Larval identification keys can be found in Tables 3.3 and 3.4.

(n) Number of larvae per kg of dry herbage = count x 1,000/weight of dry herbage (in grams).

5.3 Packed cell volume determination (PCV, haematocrit)

5.3.1 Principle
5.3.2 Application
5.3.3 Equipment
5.3.4 Procedure

5.3.1 Principle

Infections with some parasite species, particularly Haemonchus but also Bunostomum, Trichuris and Fasciola can cause anaemia. In acute haemonchosis and fascioliasis, the pathogenic effect of the parasite is often present before eggs appear in the faeces. The PCV technique allows an estimation of the degree of anaemia present by measuring the volume occupied by the red blood cell in a sample of circulating blood.

5.3.2 Application

The PCV determination is a useful procedure to carry out on both individual animals and herds/flocks to assess the possible role of Haemonchus and other blood-sucking parasites in a parasite problem. It is useful as an early aid to the diagnosis of haemonchosis and fascioliasis. However, anaemia can occur as a result of other causes, in particular trypanosomiasis and some tick-borne diseases, so this test must be done in conjunction with both parasite egg counts and assays for circulating haemoparasites.

5.3.3 Equipment

· Needles and syringe (or Vacutainer needles and tubes containing anticoagulant)
· Micro-haematocrit tubes
· Micro-haematocrit centrifuge
· Micro-haematocrit reader
· Haematocrit tube sealant

5.3.4 Procedure

(a) Take a venous (jugular or tail) blood sample into a test tube or Vacutainer containing anticoagulant (such as EDTA).
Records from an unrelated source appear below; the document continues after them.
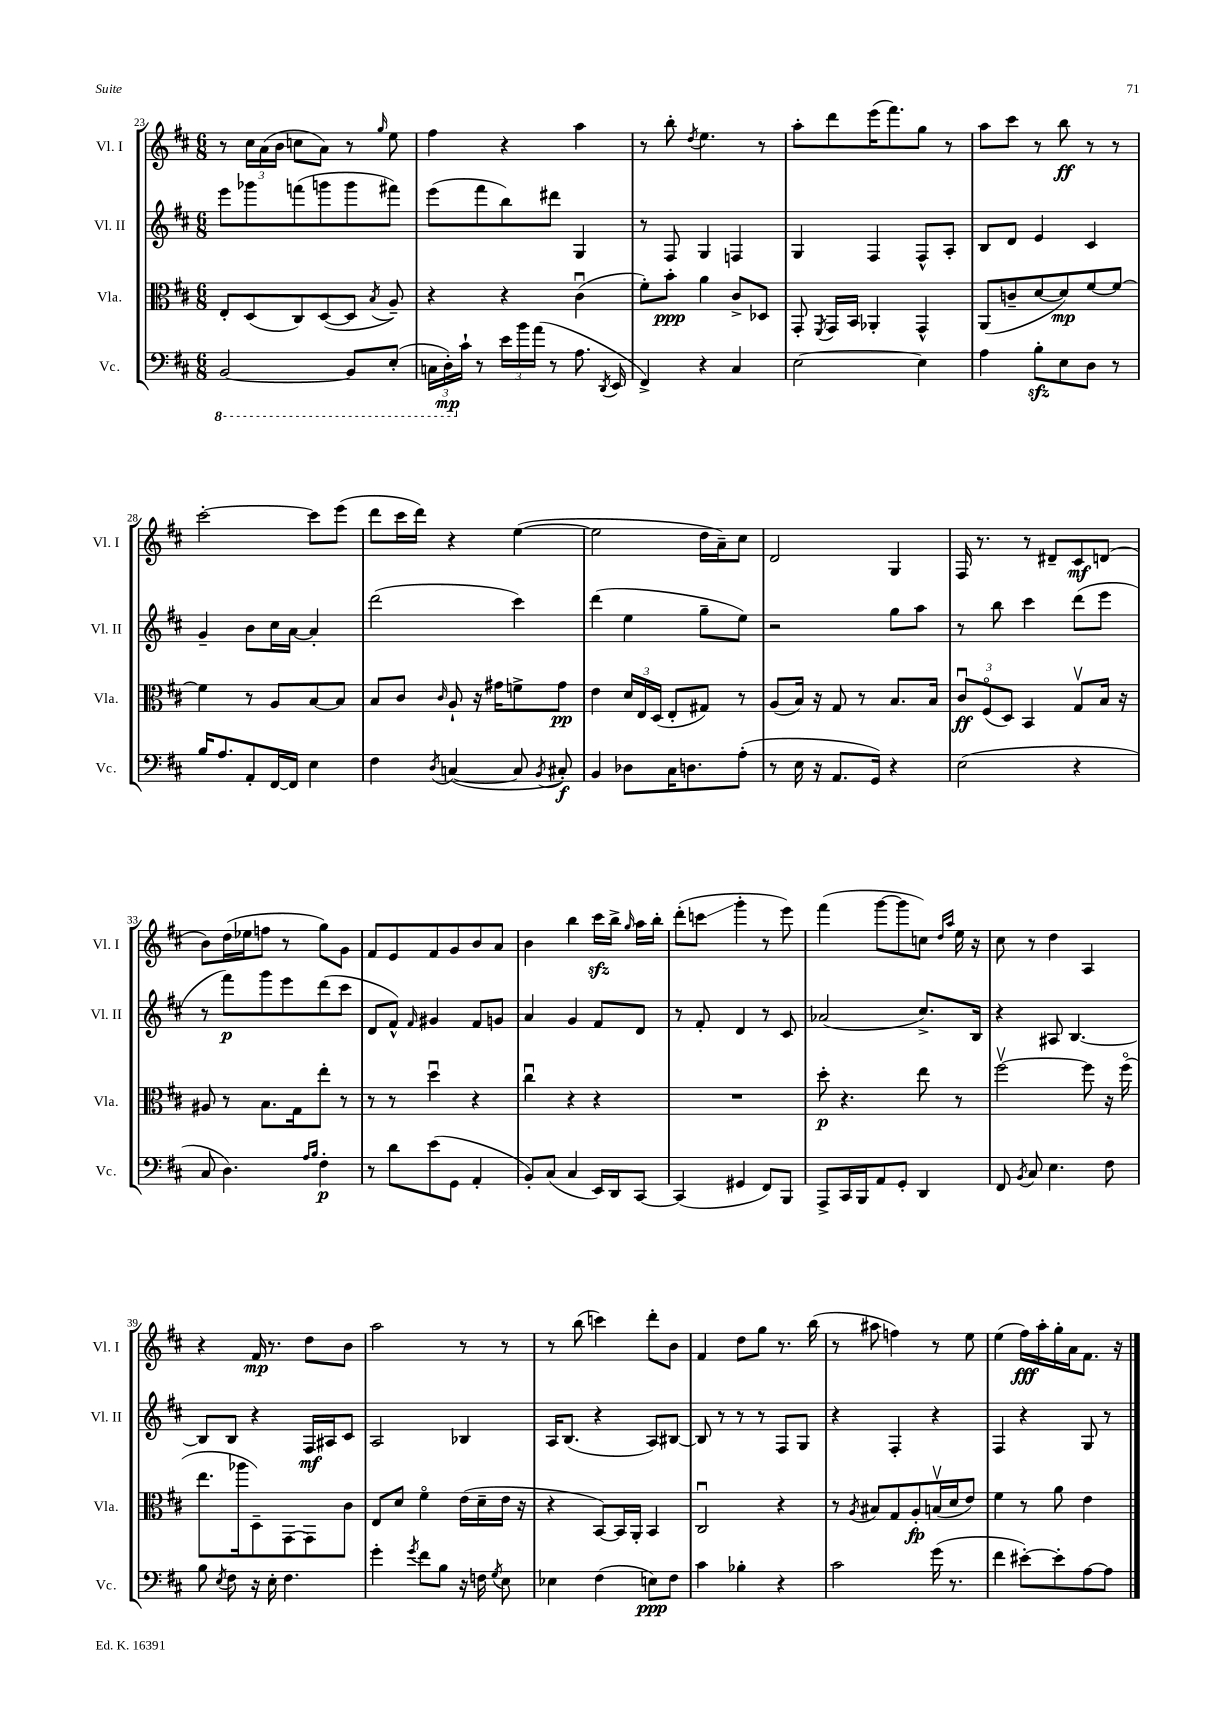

**kern	**kern	**kern	**kern
*staff4	*staff3	*staff2	*staff1
*clefF4	*clefC3	*clefG2	*clefG2
*k[f#c#]	*k[f#c#]	*k[f#c#]	*k[f#c#]
*M6/8	*M6/8	*M6/8	*M6/8
[2BBB	8E'	8eee	8r
.	(8D	8ggg-	24cc#
.	.	.	(24a
.	.	.	24b
.	8C#)	(8fff	8cc
.	([8D	8ggg	8a)
8BBB]	8D]	8ggg	8r
.	8qB	.	16qqgg
(8EE'	8A~)	8fff#)	8ee
=	=	=	=
24CC	4r	(8eee	4ff#
24DD')	.	.	.
24c#`	.	.	.
8r	.	8fff#	.
24e	4r	8bb)	4r
24b	.	.	.
(24a	.	.	.
8r	.	8ddd#	.
8.A	(4c#u	4G	4aa
8qDD	.	.	.
16EE	.	.	.
=	=	=	=
4FF#^)	8f#')	8r	8r
.	8b'	8F#	8bb'
.	.	.	8qdd
4r	4a	4G	4.ee
4C#	8c#^	4F	.
.	8D-	.	8r
=	=	=	=
[2E	8GG'	4G	8aa'
.	8qFF#	.	.
.	16GG	.	8ddd
.	16BB	.	.
.	4AA-'	4F#	(16eee
.	.	.	8.fff#)
4E]	4GG^^	8F#^^	8gg
.	.	8A'	8r
=	=	=	=
4A	(8AA	8B	8aa
.	8c~	8d	8ccc#
8B'	[8d	4e	8r
8E	8d])	.	8bb
8D	[8f#	4c#	8r
8r	8f#_	.	8r
=	=	=	=
16B	4f#]	4g~	[2ccc#'
8.A	.	.	.
8AA'	8r	8b	.
[16FF#	8A	16cc#	.
16FF#]	.	[16a	.
4E	[8B	4a']	8ccc#]
.	8B]	.	(8eee
=	=	=	=
4F#	8B	(2ddd	8ddd
.	8c#	.	16ccc#
.	.	.	16ddd)
8qD	16qqc#	.	.
([4C	8A`	.	4r
.	16r	.	.
.	16g#	.	.
8C]	8f^	4ccc#)	([4ee
8qBB	.	.	.
8C#')	8g#	.	.
=	=	=	=
4BB	4e	(4ddd	2ee]
8D-	24d	4ee	.
.	24E	.	.
.	(24D	.	.
16C#	8E'	.	.
8.D	.	.	.
.	8G#)	8gg~	16dd
.	.	.	16a~)
(8A'	8r	8ee)	8cc#
=	=	=	=
8r	(8A	2r	2d
16E	16B)	.	.
16r	16r	.	.
8.AA	8G	.	.
.	8r	.	.
16GG)	.	.	.
4r	8.B	8gg	4G
.	.	8aa	.
.	16B	.	.
=	=	=	=
(2E	12c#u	8r	16F#
.	.	.	8.r
.	(12F#o	.	.
.	.	8bb	.
.	12D)	.	.
.	4BB	4ccc#	8r
.	.	.	8d#~
4r	8Gv	(8ddd	8c#
.	16B	8eee	(8d
.	16r	.	.
=	=	=	=
8C#	8A#	8r	8b)
4.D)	8r	8fff#)	(16dd
.	.	.	16ee-
.	8.B	8ggg	8ff
.	.	8eee	8r
.	16G	.	.
16qqA	.	.	.
16qqB	.	.	.
4F#'	8ee'	(8ddd	8gg)
.	8r	8ccc#	8g
=	=	=	=
8r	8r	8d	8f#
8d	8r	8f#^^)	8e
.	.	16qqf#	.
(8e	4ddu	4g#	8f#
8GG	.	.	8g
4AA'	4r	8f#	8b
.	.	8g	8a
=	=	=	=
8BB')	4cc#u	4a	4b
(8C#	.	.	.
4C#	4r	4g	4bb
16EE)	4r	8f#	16ccc#
16DD	.	.	16bb^
.	.	.	16qqgg
[8CC#	.	8d	16aa
.	.	.	16bb'
=	=	=	=
(4CC#]	2.r	8r	(8ddd'
.	.	8f#'	8ccc
4GG#	.	4d	4ggg'
8FF#)	.	8r	8r
8BBB	.	8c#	8eee)
=	=	=	=
8AAA^	8dd'	(2a-	(4fff#
16CC#	4.r	.	.
16BBB	.	.	.
8AA	.	.	[8ggg
8GG'	.	.	8ggg]
4DD	8ee	8.cc#^)	8cc)
.	.	.	16qqdd
.	.	.	16qqaa
.	8r	.	16ee
.	.	16B	16r
=	=	=	=
8FF#	[2ff#v	4r	8cc#
8qBB	.	.	.
8C#	.	.	8r
4.E	.	8A#	4dd
.	.	[4.B	.
.	8ff#]	.	4A
8F#	16r	.	.
.	(16ff#o	.	.
=	=	=	=
8B	8.ee	8B]	4r
8qE	.	.	.
8F#	.	8B	.
.	16aa-	.	.
16r	8D~)	4r	16f#
16E'	.	.	8.r
4.F#	[8GG	.	.
.	8GG]	16F#	8dd
.	.	16A#	.
.	8c#	8c#	8b
=	=	=	=
4g'	8E	2A	2aa
.	8d	.	.
8qg	.	.	.
8f#	4f#o	.	.
8B	.	.	.
16r	(16e	4B-	8r
16F	16d~	.	.
8qG	.	.	.
8E	16e	.	8r
.	16r	.	.
=	=	=	=
4E-	4r	16A	8r
.	.	(8.B	.
.	.	.	(8bb
(4F#	[8BB)	4r	4ccc)
.	16BB]	.	.
.	16AA'	.	.
8E)	4BB	8A)	8ddd'
8F#	.	[8B#	8b
=	=	=	=
4c#	2C#u	8B#]	4f#
.	.	8r	.
4B-'	.	8r	8dd
.	.	8r	8gg
4r	4r	8F#	8.r
.	.	8G	.
.	.	.	(16bb
=	=	=	=
2c#	8r	4r	8r
.	8qA	.	.
.	8B#	.	8aa#
.	8G	4F#'	4ff)
.	8A'	.	.
(16g	(16Bv	4r	8r
8.r	16d	.	.
.	8e)	.	8ee
=	=	=	=
4f#	4f#	4F#	(4ee
[8e#')	8r	4r	16ff#)
.	.	.	16aa'
8e#']	8a	.	16gg'
.	.	.	16a
[8A	4e	8G	8.f#
8A]	.	8r	.
.	.	.	16r
==	==	==	==
*-	*-	*-	*-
(b) Mix the blood sample well but gently for 2 minutes.

(c) Draw the well-mixed blood up a 75 x 1.5 mm capillary tube for ¾ of its length.
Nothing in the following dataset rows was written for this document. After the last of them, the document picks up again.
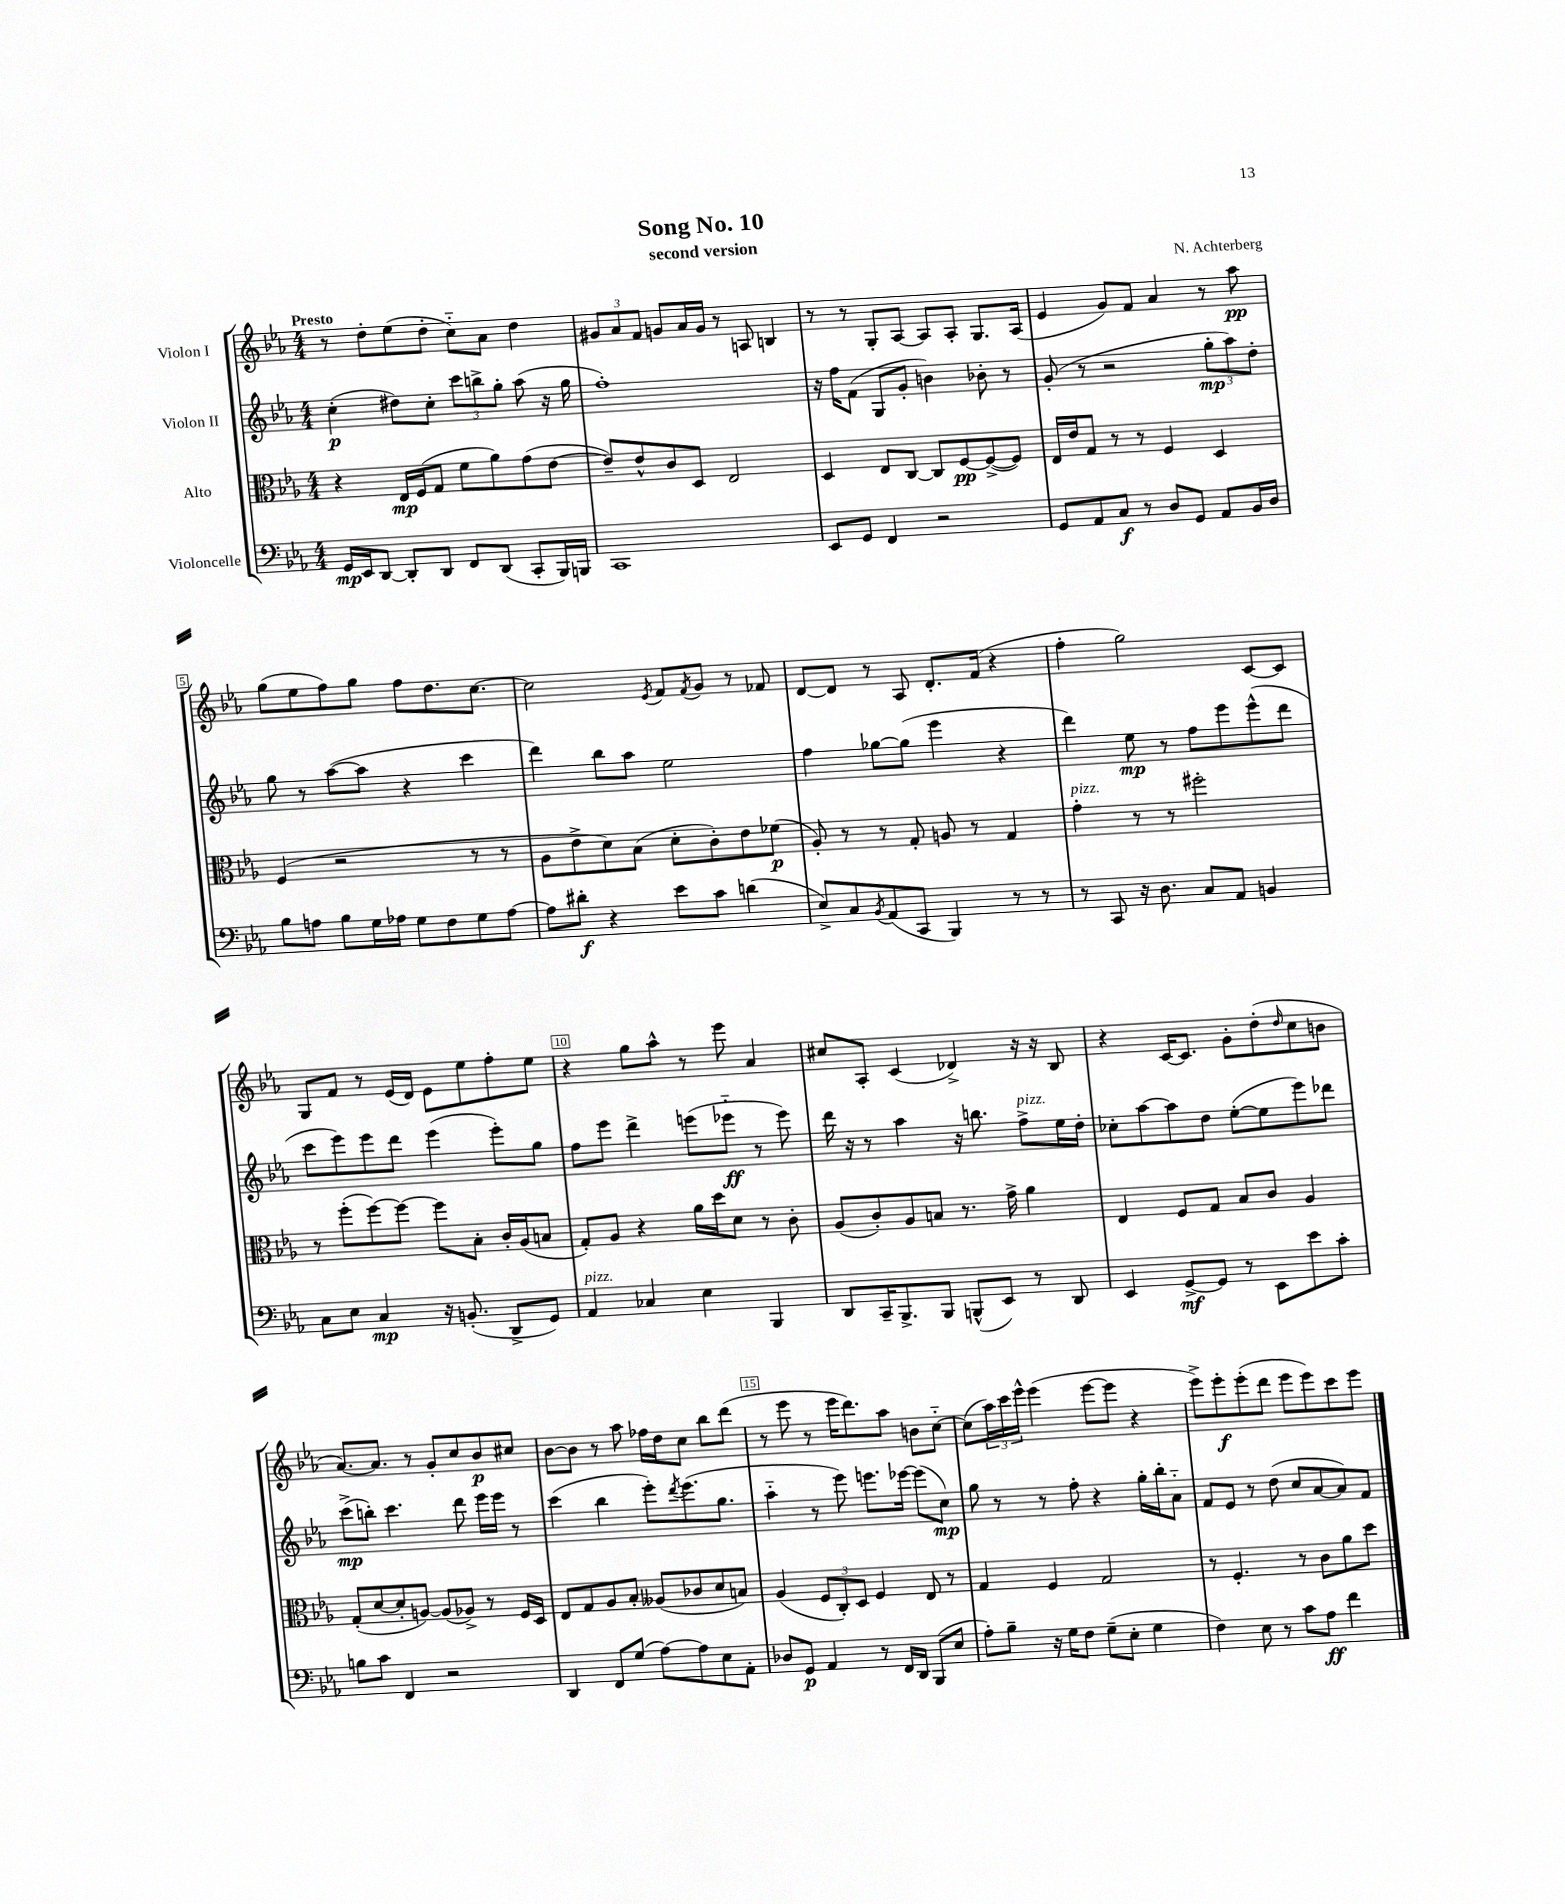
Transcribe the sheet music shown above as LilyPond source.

\header { title = "Song No. 10" composer = "N. Achterberg" subtitle = "second version" }
<<
\new StaffGroup <<
\new Staff = "s0" \with { instrumentName = "Violon I" } {
    \clef treble \key ees \major \numericTimeSignature \time 4/4 \tempo "Presto"
    r8 d''8-. ees''8( d''8-. c''8-_) aes'8 d''4 |
    \tuplet 3/2 { gis'8 aes'8 f'8 } g'8 aes'16 g'16 r8 a8 b4 |
    r8 r8 g8-. aes8~ aes8 aes8-. g8. aes16( |
    ees'4 g'8) f'8 aes'4 r8 aes''8\pp |
    g''8( ees''8 f''8) g''8 f''8 d''8. c''8.~ |
    c''2 \acciaccatura { ees'8 } f'8 \acciaccatura { f'8 } g'8 r8 fes'8 |
    d'8~ d'8 r8 aes8 d'8.-. f'16( r4 |
    f''4-. g''2) c'8~ c'8 |
    g8 f'8 r8 ees'16( d'16) ees'8 ees''8 f''8-. ees''8 |
    r4 g''8 aes''8-^ r8 ees'''8 aes'4 |
    cis''8 aes8-. c'4( des'4->) r16 r16 bes8 |
    r4 c'16~ c'8. g'8-. d''8-.( \grace { d''16 } c''8 b'8 |
    aes'8.~) aes'8. r8 g'8-. c''8 bes'8\p cis''8 |
    bes'8~ bes'8 r8 aes''8 fes''16 d''16 c''8 bes''8 d'''8( |
    r8 ees'''8 r8 ees'''16 d'''8.) aes''8 b'8 c''8~-_ |
    c''8( \tuplet 3/2 { aes''16) c'''16 ees'''16-^ } ees'''4( ees'''8~ ees'''8 r4 |
    ees'''8->) ees'''8-.\f ees'''8-.( d'''8 ees'''8 ees'''8) c'''8 ees'''8 \bar "|." |
}
\new Staff = "s1" \with { instrumentName = "Violon II" } {
    \clef treble \key ees \major \numericTimeSignature \time 4/4
    c''4-.\p( dis''8) c''8-. \tuplet 3/2 { c'''8 b''8-> g''8-. } aes''8( r16 g''16 |
    f''1-.) |
    r16 f''16 f'8( g8 g'8-. b'4) bes'8-. r8 |
    g'8-.( r8 r2 \tuplet 3/2 { g''8-.\mp aes''8) d''8-. } |
    g''8 r8 aes''8~( aes''8 r4 c'''4 |
    d'''4) bes''8 aes''8 ees''2 |
    f''4 ges''8~ ges''8( ees'''4 r4 |
    d'''4) ees''8\mp r8 f''8 ees'''8 ees'''8-^( d'''8 |
    c'''8 ees'''8) ees'''8 d'''8 ees'''4( ees'''8-.) g''8 |
    f''8 ees'''8 d'''4-> e'''8( ees'''8-_\ff r8 ees'''8) |
    d'''16 r16 r8 aes''4 r16 b''8. f''8->^\markup { \italic "pizz." } ees''16 d''16-. |
    ces''8-. aes''8~ aes''8 d''8 ees''8~-.( ees''8 ees'''8) des'''8 |
    c'''8->\mp( b''8-.) c'''4. d'''8 ees'''16 ees'''16 r8 |
    c'''4( bes''4 ees'''8-.) \acciaccatura { d'''8 } ees'''8.( g''8. |
    aes''4-_ r8 ees'''8) e'''8. ees'''16~ ees'''8( c''8\mp) |
    g''8 r8 r8 f''8-. r4 g''16-. bes''16-. aes'8-_ |
    f'8 ees'8 r8 d''8( c''8 aes'8~ aes'8) f'8 \bar "|." |
}
\new Staff = "s2" \with { instrumentName = "Alto" } {
    \clef alto \key ees \major \numericTimeSignature \time 4/4
    r4 ees16\mp f16( g8 f'8 aes'8) g'8( ees'8~ |
    ees'8--) ees'8-^ c'8 d8 ees2 |
    d4 ees8 c8~ c8 f8~\pp f8~->( f8) |
    ees16 ees'16 g8 r8 r8 f4 d4 |
    f4( r2 r8 r8 |
    aes8 ees'8-> d'8) bes8( d'8-. c'8-.) ees'8 fes'8\p( |
    aes8-.) r8 r8 g8-. a8 r8 g4 |
    g'4-.^\markup { \italic "pizz." } r8 r8 fis''2-. |
    r8 f''8-.( f''8~) f''8~ f''8 bes8-. c'16-. aes16( b8 |
    g8-.) aes8 r4 aes'16 d''16 d'8 r8 c'8-. |
    aes8( c'8-.) aes8 b8 r8. g'16-> aes'4 |
    ees4 f8 g8 bes8 c'8 aes4 |
    g8-.( d'8~ d'8-. a8~) a8( aes8->) r8 f16 d16 |
    ees8 g8 aes8 bes8-. aeses8( ces'8 d'8 b8) |
    aes4( \tuplet 3/2 { f8 c8-.) d8 } f4 ees8 r8 |
    g4 f4 g2 |
    r8 f4.-. r8 c'8 aes'8 d''8 \bar "|." |
}
\new Staff = "s3" \with { instrumentName = "Violoncelle" } {
    \clef bass \key ees \major \numericTimeSignature \time 4/4
    g,16\mp ees,16 d,8~ d,8-. d,8 f,8 d,8( c,8-. bes,,16) b,,16 |
    c,1 |
    ees,8 g,8 f,4 r2 |
    g,8 aes,8 c8\f r8 d8 g,8 aes,8 bes,16 d16 |
    bes8 a8 bes8 g16 aes16 g8 f8 g8 aes8~ |
    aes8 dis'8-.\f r4 ees'8 c'8 d'4( |
    ees8->) c8 \acciaccatura { bes,8 } aes,8( c,8 bes,,4) r8 r8 |
    r8 c,8 r16 d8. c8 aes,8 b,4 |
    c8 ees8 c4\mp r16 b,8.-.( d,8-> g,8) |
    aes,4^\markup { \italic "pizz." } ces4 ees4 bes,,4 |
    d,8 c,16-- bes,,8.-> bes,,8 b,,8-^( ees,8) r8 d,8 |
    ees,4 g,8~->\mf g,8 r8 ees,8 ees'8 c'8-. |
    b8 c'8 f,4 r2 |
    d,4 f,8 g8( aes8~) aes8 ees8 aes,8-. |
    des8 g,8\p aes,4 r8 f,16 d,16 bes,,8( ees8 |
    aes8-.) bes8-- r16 g16 f8 g8--( ees8-. g4 |
    f4) ees8 r8 c'8 aes8\ff f'4 \bar "|." |
}
>>
>>
\layout { \context { \Score \override BarNumber.break-visibility = ##(#f #t #t) barNumberVisibility = #(every-nth-bar-number-visible 5) \override BarNumber.stencil = #(make-stencil-boxer 0.1 0.3 ly:text-interface::print) } }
(d) Seal one end with sealant.

(e) Place in the micro-haematocrit centrifuge, ensuring that the sealant is at the outer end.

(f) Close the centrifuge lid.

(g) Centrifuge the tubes at 12,000 rpm for 4 minutes.

(h) Place the tubes in the reader and note the reading.

(i) Express the reading as a percentage of packed red cells in the total volume of whole blood.